MLCommons, a joint venture of industry and academia, has built a collaborative platform to improve AI safety, efficiency, and accountability. The MLCommons AI Safety Working Group established in late 2023 focuses on creating benchmarks for evaluating AI safety, tracking its progress, and encouraging safety enhancements. Its members, with diverse expertise in technical AI, policy, and governance, aim to increase transparency and foster collective solutions for AI safety evaluation. Given the extensive use of AI in vital spheres, it’s imperative to ensure a safe and responsible development of AI to prevent potential harms.

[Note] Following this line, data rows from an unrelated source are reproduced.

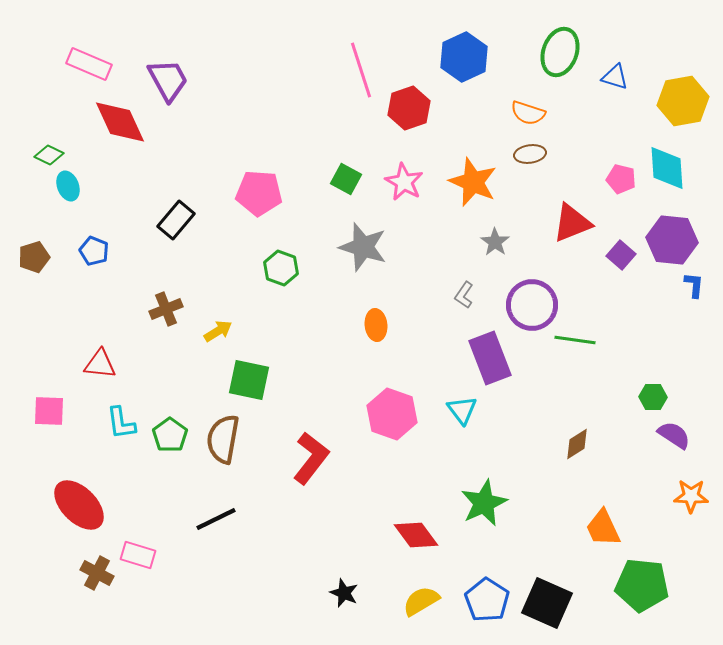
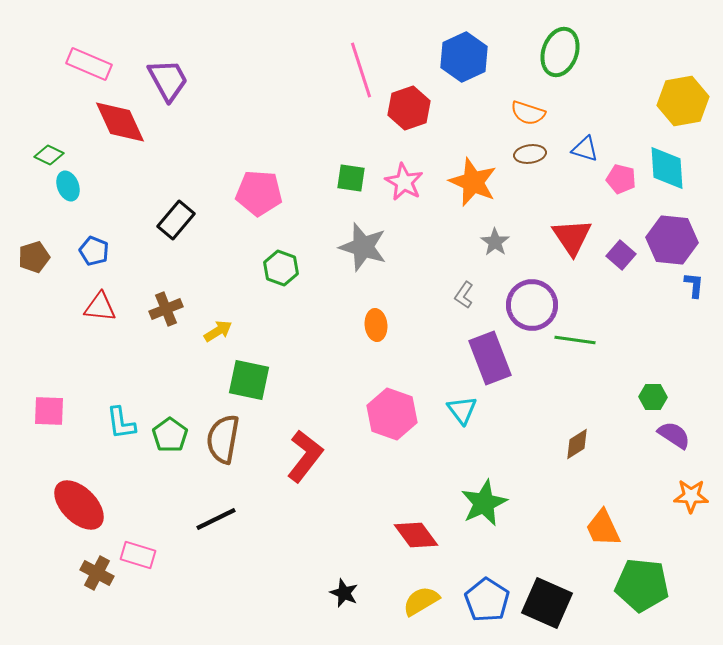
blue triangle at (615, 77): moved 30 px left, 72 px down
green square at (346, 179): moved 5 px right, 1 px up; rotated 20 degrees counterclockwise
red triangle at (572, 223): moved 14 px down; rotated 42 degrees counterclockwise
red triangle at (100, 364): moved 57 px up
red L-shape at (311, 458): moved 6 px left, 2 px up
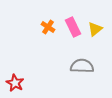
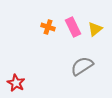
orange cross: rotated 16 degrees counterclockwise
gray semicircle: rotated 35 degrees counterclockwise
red star: moved 1 px right
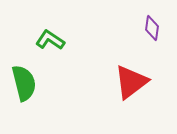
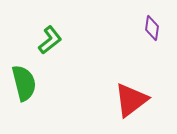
green L-shape: rotated 108 degrees clockwise
red triangle: moved 18 px down
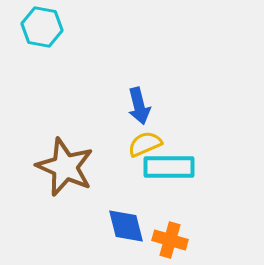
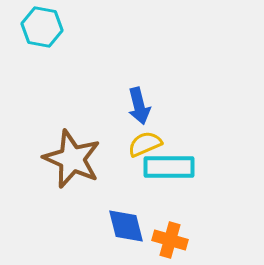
brown star: moved 7 px right, 8 px up
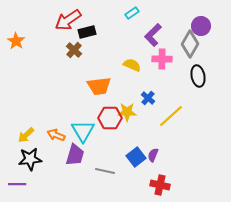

Teaming up with organizations like Stanford University and Google Research, MLCommons has rolled out version 0.5 of the AI Safety Benchmark. This version assesses the safety risks linked to AI systems that use chat-tuned language models. The benchmark uses a structured approach for construction, which includes defining use cases, system types, language and context parameters, personas, tests, and grading criteria. It identifies 13 hazard categories, with tests for seven of these categories constituting 43,090 test items. Moreover, it provides an open platform and a downloadable tool, ModelBench, for gauging AI system safety against the benchmark and employs a principled grading system to evaluate AI systems’ performance.
Through a discussion about current and future threats posed by AI systems, the study emphasized potential physical, emotional, financial, and reputational harms. Besides, it underscored the challenges in AI safety evaluation, including complexity, socio-technical entanglement, and the difficulty in accessing relevant data. Categorized as algorithmic auditing, directed evaluation, and exploratory evaluation, different techniques for AI safety evaluation were discussed, each having its strengths and weaknesses. The study stressed the significance of benchmarks in driving AI safety research and innovation, and highlighted several projects for the safety evaluation of AI, such as HarmBench, TrustLLM, and SafetyBench.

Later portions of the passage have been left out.